U.S. stocks retreated, giving the Standard & Poor’s 500 Index its third weekly decline, amid concern that Greece will default on its debt and as Gap Inc. (GPS)’s profit forecast fell short of analysts’ estimates.
Chevron Corp. (CVX) and Exxon Mobil Corp. (XOM) dropped more than 1 percent as a stronger U.S. dollar sent oil prices lower. Gap tumbled 17 percent after the largest U.S. apparel chain cut its full-year profit forecast by 22 percent after costs to make clothes rose faster than expected. Aeropostale Inc. (ARO) slumped 18 percent as its profit projection trailed analysts’ estimates.
The S&P 500 fell 0.7 percent to 1,334.83 at 11:53 a.m. in New York, extending its weekly drop to 0.2 percent. The Dow Jones Industrial Average declined 86.77 points, or 0.7 percent, to 12,518.55 today. The euro fell after Greece’s credit rating was cut one notch by Fitch Ratings, which said that even a voluntary restructuring of the country’s debt being discussed by European Union policy makers would be considered a default.
“Investors are turning more defensive,” said Walter Todd, who helps manage $950 million at Greenwood Capital Associates in Greenwood, South Carolina. “The market had been ignoring some risks for a while. There’s no getting around in having to restructure Greece’s debt, whether you want to call that a default or not. Bondholders will have to take some type of hit. On top of that, we got some bad prints in U.S. data. Volatility will be on the rise.”

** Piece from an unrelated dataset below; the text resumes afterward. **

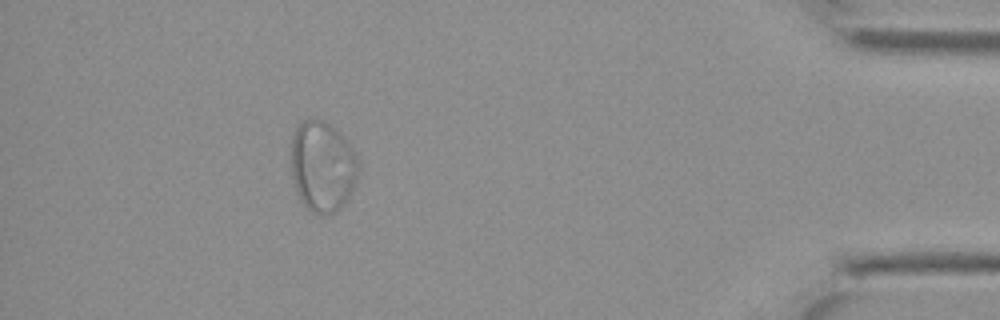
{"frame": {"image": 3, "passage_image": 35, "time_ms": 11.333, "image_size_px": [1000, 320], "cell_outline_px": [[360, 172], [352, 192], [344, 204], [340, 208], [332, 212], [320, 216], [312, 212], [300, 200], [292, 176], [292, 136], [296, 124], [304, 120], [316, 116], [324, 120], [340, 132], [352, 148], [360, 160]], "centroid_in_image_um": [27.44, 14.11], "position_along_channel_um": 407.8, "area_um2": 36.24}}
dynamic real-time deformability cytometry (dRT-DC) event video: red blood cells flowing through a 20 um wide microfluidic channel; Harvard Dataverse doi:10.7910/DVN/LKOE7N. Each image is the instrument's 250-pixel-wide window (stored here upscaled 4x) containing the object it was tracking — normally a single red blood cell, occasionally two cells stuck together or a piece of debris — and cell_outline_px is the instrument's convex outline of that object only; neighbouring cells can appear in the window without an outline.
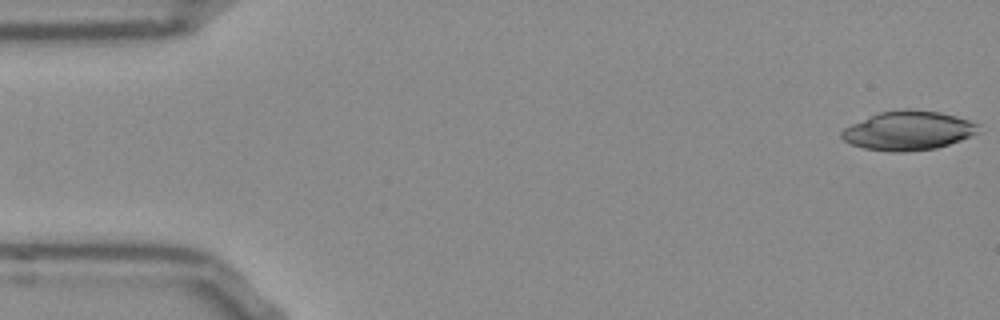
{"species": "Egyptian fruit bat (a non-hibernating species)", "species_latin": "Rousettus aegyptiacus", "temperature_condition": "room temperature", "stored_images_in_passage": 52, "camera_frame_rate_fps": 3000, "um_per_image_px": 0.085, "frame": {"image": 1, "passage_image": 1, "time_ms": 0.0, "image_size_px": [1000, 320], "cell_outline_px": [[980, 124], [976, 132], [960, 140], [936, 148], [904, 152], [892, 152], [864, 148], [852, 144], [844, 140], [840, 136], [840, 132], [844, 128], [852, 124], [880, 112], [904, 108], [908, 108], [940, 112], [956, 116]], "centroid_in_image_um": [77.18, 11.09], "position_along_channel_um": 7.8, "area_um2": 30.92}}
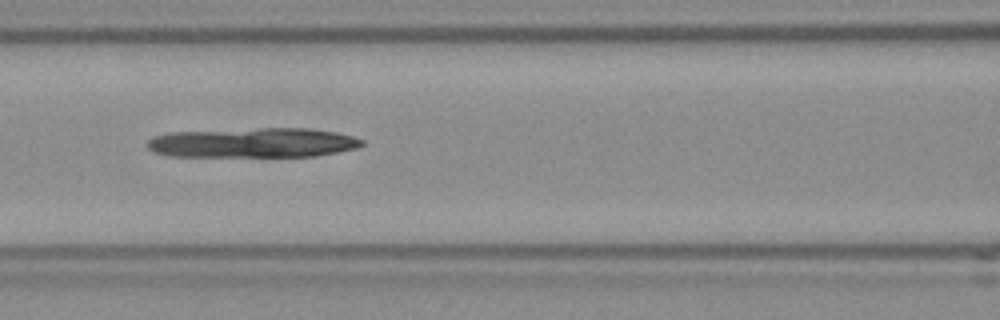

The S&P 500 rose 6.8 percent in 2011 through yesterday amid higher-than estimated earnings and government stimulus measures. Profits at S&P 500 companies that have reported results since April 11 have expanded 20 percent, with 72 percent topping analysts’ estimates for per-share earnings, according to data compiled by Bloomberg.
The euro weakened, snapping a four-day gain versus the dollar, after Fitch cut its Greece rating to B+, four notches below investment grade, from BB+ and said that the country could face a further reduction in its creditworthiness.
“The rating downgrade reflects the scale of the challenge facing Greece in implementing a radical fiscal and structural reform program necessary to secure solvency of the state and the foundations for sustained economic recovery,” Fitch said in an e-mailed statement.
Earlier today, the European currency also fell as the Bundesbank said Germany’s economy will probably lose growth momentum. Germany’s 1.5 percent growth rate in the first quarter “considerably overstates the underlying economic momentum,” the Frankfurt-based Bundesbank said.
Chevron fell 1.1 percent to $102.72, while Exxon Mobil lost 1 percent to $81.48. Oil retreated as the dollar rose, reducing the appeal of commodities as an alternative investment.
Gap tumbled 17 percent to $19.31. Expenses per unit will rise 20 percent in the second half, outweighing price increases, Gap said. The apparel industry is facing cost inflation for the first time in two decades because of surging cotton prices and increased pay for workers who make clothes in China and other parts of Asia. Retailers have said they plan to raise prices to counter the higher costs.
“While we acknowledge that costing pressure is impacting our business, we’re working hard to navigate this short-term macro challenge to our profitability in the current fiscal year,” Chairman and Chief Executive Officer Glenn Murphy said in the statement.
Aeropostale slumped 18 percent to $17.41. The teen- clothing retailer forecast second-quarter profit of no more than 16 cents a share, below the average analyst estimate of 27 cents a share.
“There’s concern that we’re sliding backward a bit,” said Peter Tuz, president of Chase Investment Counsel in Charlottesville, Virginia, which manages $1.5 billion. “Some retailers missed earnings estimates and cited higher costs. We got some weak figures, including housing yesterday.”